Explores how classical and gendered conceptions of tyranny shaped early Stuart understandings of monarchy and the development of republican thought.

Washington Irving and the Fantasy of Masculinity

Washington Irving and the Fantasy of Masculinity
Title Washington Irving and the Fantasy of Masculinity PDF eBook
Author Heinz Tschachler
Publisher McFarland
Total Pages 286
Release 2022-01-19
Genre Literary Criticism
ISBN 1476686661

Download Washington Irving and the Fantasy of Masculinity Book in PDF, Epub and Kindle

Washington Irving remains one of the most recognized American authors of the 19th century, remembered for short stories like Rip van Winkle and The Legend of Sleepy Hollow. He also accomplished other writing feats, including penning George Washington's biography and other life stories. Throughout his life, Irving was at odds with socially-approved ways of "being a man." Irving purportedly saw himself and was seen by others as feminine, shy, and non-confrontational. Likely related to this, he chose to engage with other men's fortunes and adventures by writing, defining his male identity vicariously, through masculine archetypes both fictional and non-fictional. Sitting at the intersection of literary studies and masculinity studies, this reading reconstructs Irving's life-long struggle to somehow win a place among other men. Readers will recognize masculine themes in his tales from the Spanish period, his western adventures, as well as in historical biographies of Columbus, Mahomet, and Washington. In many writings by Irving, especially Sleepy Hollow, readers will observe themes dominated by masculinity. The book is the first of its kind to encompass and examine Irving's writings.

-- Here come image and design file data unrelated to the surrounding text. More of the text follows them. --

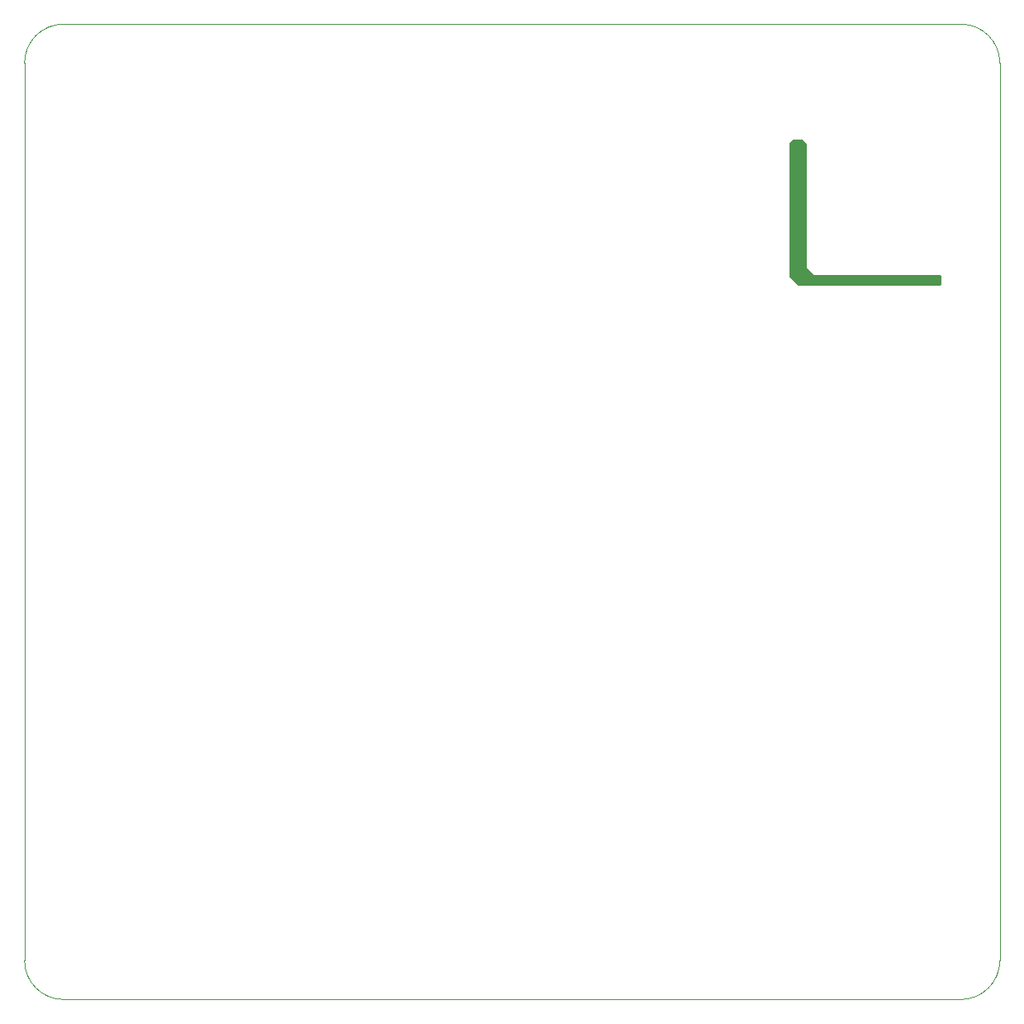
<source format=gbr>
G04*
G04 #@! TF.GenerationSoftware,Altium Limited,Altium Designer,25.1.2 (22)*
G04*
G04 Layer_Color=0*
%FSLAX44Y44*%
%MOMM*%
G71*
G04*
G04 #@! TF.SameCoordinates,54FBF0B5-E2CF-4F3E-8A6F-997AE4EABEE6*
G04*
G04*
G04 #@! TF.FilePolarity,Positive*
G04*
G01*
G75*
%ADD159C,0.0254*%
G36*
X784098Y740918D02*
Y877824D01*
X787908Y881634D01*
X798068D01*
X802386Y877316D01*
Y749808D01*
X809498Y742696D01*
X939038D01*
X939800Y741934D01*
Y732536D01*
X938784Y731520D01*
X793496D01*
X784098Y740918D01*
D02*
G37*
D159*
X40000Y0D02*
G02*
X0Y40000I0J40000D01*
G01*
Y960000D01*
D02*
G02*
X40000Y1000000I40000J0D01*
G01*
X960000D01*
D02*
G02*
X1000000Y960000I0J-40000D01*
G01*
Y40000D01*
D02*
G02*
X960000Y0I-40000J-0D01*
G01*
X40000D01*
M02*

</source>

Writing Manhood in Black and Yellow

Writing Manhood in Black and Yellow
Title Writing Manhood in Black and Yellow PDF eBook
Author Daniel Y. Kim
Publisher Stanford University Press
Total Pages 324
Release 2005
Genre Literary Criticism
ISBN 9780804751094

Download Writing Manhood in Black and Yellow Book in PDF, Epub and Kindle

This book is a comparative study of African American and Asian American representations of masculinity and race, focusing primarily on the major works of two influential figures, Ralph Ellison and Frank Chin.